Methods: A retrospective analysis was conducted of 274 patients with intracranial aneurysms treated with Guglielmi detachable coils over a 6-year period from 1994 to 2000. Patient medical records were examined for demographic data, aneurysm location, the number of coils deployed preceding and after aneurysmal rupture, the etiology of the rupture, and the clinical status on admission and at the time of discharge.
Results: Of 274 patients with intracranial aneurysms treated with coil embolization, six (2%) had an intraprocedural rupture. Of these six, two were women and four were men. The mean age was 67 years (range, 52-85 yr). Mean follow-up time was 8 months (range, 0-25 mo).
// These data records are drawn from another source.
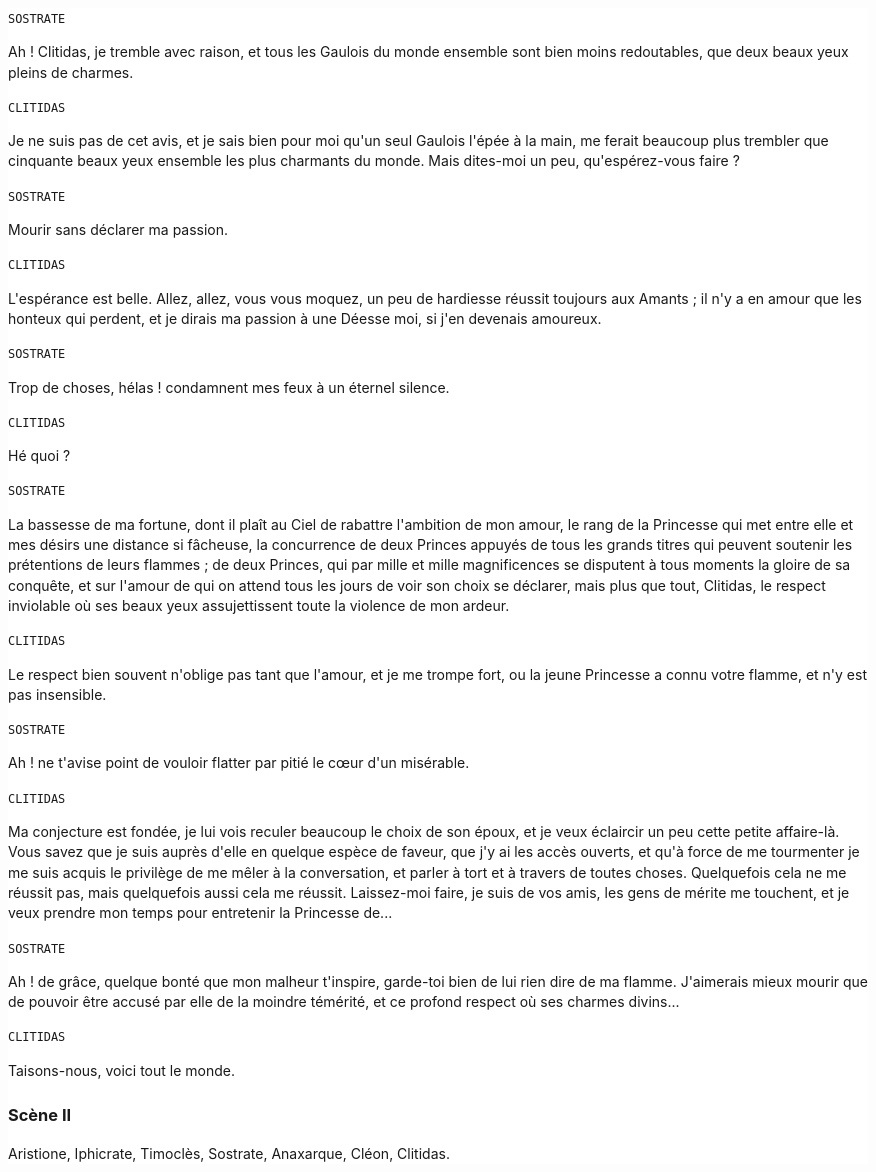    SOSTRATE
Ah ! Clitidas, je tremble avec raison, et tous les Gaulois du monde ensemble sont bien moins redoutables, que deux beaux yeux pleins de charmes.

    CLITIDAS
Je ne suis pas de cet avis, et je sais bien pour moi qu'un seul Gaulois l'épée à la main, me ferait beaucoup plus trembler que cinquante beaux yeux ensemble les plus charmants du monde. Mais dites-moi un peu, qu'espérez-vous faire ?

    SOSTRATE
Mourir sans déclarer ma passion.

    CLITIDAS
L'espérance est belle. Allez, allez, vous vous moquez, un peu de hardiesse réussit toujours aux Amants ; il n'y a en amour que les honteux qui perdent, et je dirais ma passion à une Déesse moi, si j'en devenais amoureux.

    SOSTRATE
Trop de choses, hélas ! condamnent mes feux à un éternel silence.

    CLITIDAS
Hé quoi ?

    SOSTRATE
La bassesse de ma fortune, dont il plaît au Ciel de rabattre l'ambition de mon amour, le rang de la Princesse qui met entre elle et mes désirs une distance si fâcheuse, la concurrence de deux Princes appuyés de tous les grands titres qui peuvent soutenir les prétentions de leurs flammes ; de deux Princes, qui par mille et mille magnificences se disputent à tous moments la gloire de sa conquête, et sur l'amour de qui on attend tous les jours de voir son choix se déclarer, mais plus que tout, Clitidas, le respect inviolable où ses beaux yeux assujettissent toute la violence de mon ardeur.

    CLITIDAS
Le respect bien souvent n'oblige pas tant que l'amour, et je me trompe fort, ou la jeune Princesse a connu votre flamme, et n'y est pas insensible.

    SOSTRATE
Ah ! ne t'avise point de vouloir flatter par pitié le cœur d'un misérable.

    CLITIDAS
Ma conjecture est fondée, je lui vois reculer beaucoup le choix de son époux, et je veux éclaircir un peu cette petite affaire-là. Vous savez que je suis auprès d'elle en quelque espèce de faveur, que j'y ai les accès ouverts, et qu'à force de me tourmenter je me suis acquis le privilège de me mêler à la conversation, et parler à tort et à travers de toutes choses. Quelquefois cela ne me réussit pas, mais quelquefois aussi cela me réussit. Laissez-moi faire, je suis de vos amis, les gens de mérite me touchent, et je veux prendre mon temps pour entretenir la Princesse de...

    SOSTRATE
Ah ! de grâce, quelque bonté que mon malheur t'inspire, garde-toi bien de lui rien dire de ma flamme. J'aimerais mieux mourir que de pouvoir être accusé par elle de la moindre témérité, et ce profond respect où ses charmes divins...

    CLITIDAS
Taisons-nous, voici tout le monde.


### Scène II
Aristione, Iphicrate, Timoclès, Sostrate, Anaxarque, Cléon, Clitidas.
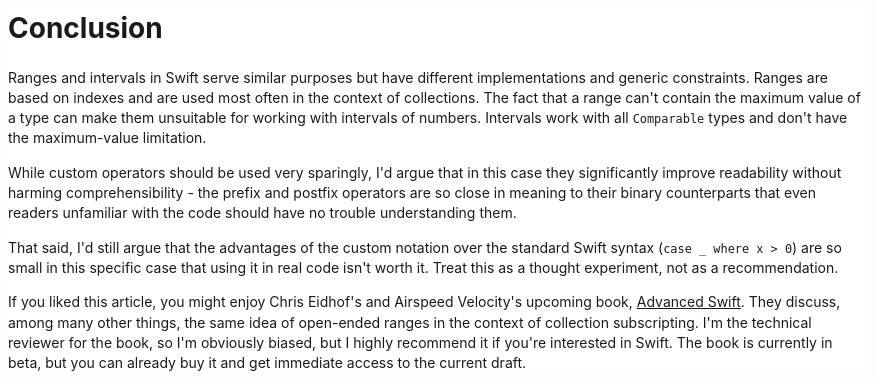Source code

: 
# Conclusion

Ranges and intervals in Swift serve similar purposes but have different implementations and generic constraints. Ranges are based on indexes and are used most often in the context of collections. The fact that a range can't contain the maximum value of a type can make them unsuitable for working with intervals of numbers. Intervals work with all `Comparable` types and don't have the maximum-value limitation.

While custom operators should be used very sparingly, I'd argue that in this case they significantly improve readability without harming comprehensibility - the prefix and postfix operators are so close in meaning to their binary counterparts that even readers unfamiliar with the code should have no trouble understanding them.

That said, I'd still argue that the advantages of the custom notation over the standard Swift syntax (`case _ where x > 0`) are so small in this specific case that using it in real code isn't worth it. Treat this as a thought experiment, not as a recommendation.

If you liked this article, you might enjoy Chris Eidhof's and Airspeed Velocity's upcoming book, [Advanced Swift](https://www.objc.io/books/advanced-swift/). They discuss, among many other things, the same idea of open-ended ranges in the context of collection subscripting. I'm the technical reviewer for the book, so I'm obviously biased, but I highly recommend it if you're interested in Swift. The book is currently in beta, but you can already buy it and get immediate access to the current draft.
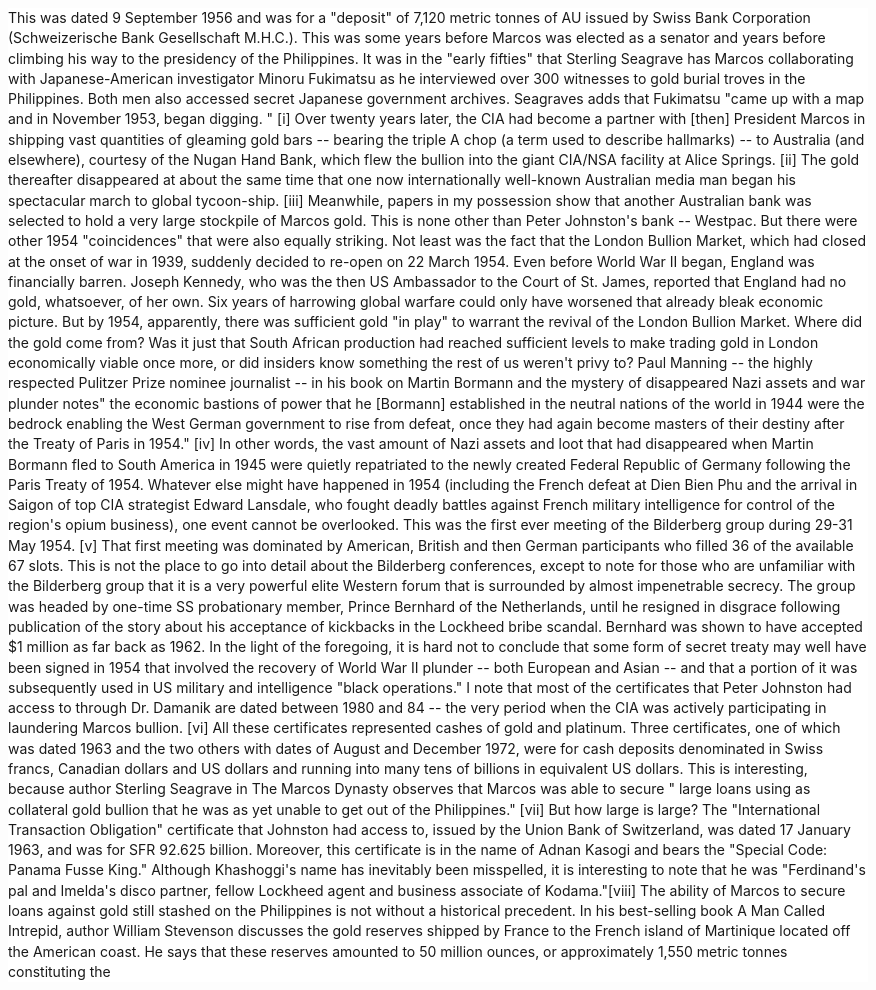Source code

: This was dated 9 September 1956 and was for a "deposit" of 7,120 metric tonnes of AU issued by Swiss Bank Corporation (Schweizerische Bank Gesellschaft M.H.C.). This was some years before Marcos was elected as a senator and years before climbing his way to the presidency of the Philippines. It was in the "early fifties" that Sterling Seagrave has Marcos collaborating with Japanese-American investigator Minoru Fukimatsu as he interviewed over 300 witnesses to gold burial troves in the Philippines. Both men also accessed secret Japanese government archives. Seagraves adds that Fukimatsu "came up with a map and in November 1953, began digging. " [i] Over twenty years later, the CIA had become a partner with [then] President Marcos in shipping vast quantities of gleaming gold bars -- bearing the triple A chop (a term used to describe hallmarks) -- to Australia (and elsewhere), courtesy of the Nugan Hand Bank, which flew the bullion into the giant CIA/NSA facility at Alice Springs. [ii] The gold thereafter disappeared at about the same time that one now internationally well-known Australian media man began his spectacular march to global tycoon-ship. [iii] Meanwhile, papers in my possession show that another Australian bank was selected to hold a very large stockpile of Marcos gold. This is none other than Peter Johnston's bank -- Westpac. But there were other 1954 "coincidences" that were also equally striking. Not least was the fact that the London Bullion Market, which had closed at the onset of war in 1939, suddenly decided to re-open on 22 March 1954. Even before World War II began, England was financially barren. Joseph Kennedy, who was the then US Ambassador to the Court of St. James, reported that England had no gold, whatsoever, of her own. Six years of harrowing global warfare could only have worsened that already bleak economic picture. But by 1954, apparently, there was sufficient gold "in play" to warrant the revival of the London Bullion Market. Where did the gold come from? Was it just that South African production had reached sufficient levels to make trading gold in London economically viable once more, or did insiders know something the rest of us weren't privy to? Paul Manning -- the highly respected Pulitzer Prize nominee journalist -- in his book on Martin Bormann and the mystery of disappeared Nazi assets and war plunder notes" the economic bastions of power that he [Bormann] established in the neutral nations of the world in 1944 were the bedrock enabling the West German government to rise from defeat, once they had again become masters of their destiny after the Treaty of Paris in 1954." [iv] In other words, the vast amount of Nazi assets and loot that had disappeared when Martin Bormann fled to South America in 1945 were quietly repatriated to the newly created Federal Republic of Germany following the Paris Treaty of 1954. Whatever else might have happened in 1954 (including the French defeat at Dien Bien Phu and the arrival in Saigon of top CIA strategist Edward Lansdale, who fought deadly battles against French military intelligence for control of the region's opium business), one event cannot be overlooked. This was the first ever meeting of the Bilderberg group during 29-31 May 1954. [v] That first meeting was dominated by American, British and then German participants who filled 36 of the available 67 slots. This is not the place to go into detail about the Bilderberg conferences, except to note for those who are unfamiliar with the Bilderberg group that it is a very powerful elite Western forum that is surrounded by almost impenetrable secrecy. The group was headed by one-time SS probationary member, Prince Bernhard of the Netherlands, until he resigned in disgrace following publication of the story about his acceptance of kickbacks in the Lockheed bribe scandal. Bernhard was shown to have accepted $1 million as far back as 1962. In the light of the foregoing, it is hard not to conclude that some form of secret treaty may well have been signed in 1954 that involved the recovery of World War II plunder -- both European and Asian -- and that a portion of it was subsequently used in US military and intelligence "black operations." I note that most of the certificates that Peter Johnston had access to through Dr. Damanik are dated between 1980 and 84 -- the very period when the CIA was actively participating in laundering Marcos bullion. [vi] All these certificates represented cashes of gold and platinum. Three certificates, one of which was dated 1963 and the two others with dates of August and December 1972, were for cash deposits denominated in Swiss francs, Canadian dollars and US dollars and running into many tens of billions in equivalent US dollars. This is interesting, because author Sterling Seagrave in The Marcos Dynasty observes that Marcos was able to secure " large loans using as collateral gold bullion that he was as yet unable to get out of the Philippines." [vii] But how large is large? The "International Transaction Obligation" certificate that Johnston had access to, issued by the Union Bank of Switzerland, was dated 17 January 1963, and was for SFR 92.625 billion. Moreover, this certificate is in the name of Adnan Kasogi and bears the "Special Code: Panama Fusse King." Although Khashoggi's name has inevitably been misspelled, it is interesting to note that he was "Ferdinand's pal and Imelda's disco partner, fellow Lockheed agent and business associate of Kodama."[viii] The ability of Marcos to secure loans against gold still stashed on the Philippines is not without a historical precedent. In his best-selling book A Man Called Intrepid, author William Stevenson discusses the gold reserves shipped by France to the French island of Martinique located off the American coast. He says that these reserves amounted to 50 million ounces, or approximately 1,550 metric tonnes constituting the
Aneurysmal rupture resulted from detachment of the last coil in three patients, detachment of the third coil (of four) in one patient, and insertion of the first coil in another patient. In one patient, the aneurysmal rupture was a result of catheter advancement before detachment of the last coil. The Glasgow Outcome Scale score at last follow-up examination was 1 in two patients, 2 in two patients, and 5 in two patients.
Conclusion: The rate of rupture of aneurysms during coil embolization is approximately 2 to 4%. The clinical outcome may be related to the timing of the rupture and the number of coils placed before rupture. If extravasation of contrast agent is seen, which suggests intraprocedural rupture, further coil deposition should be attempted if safely possible.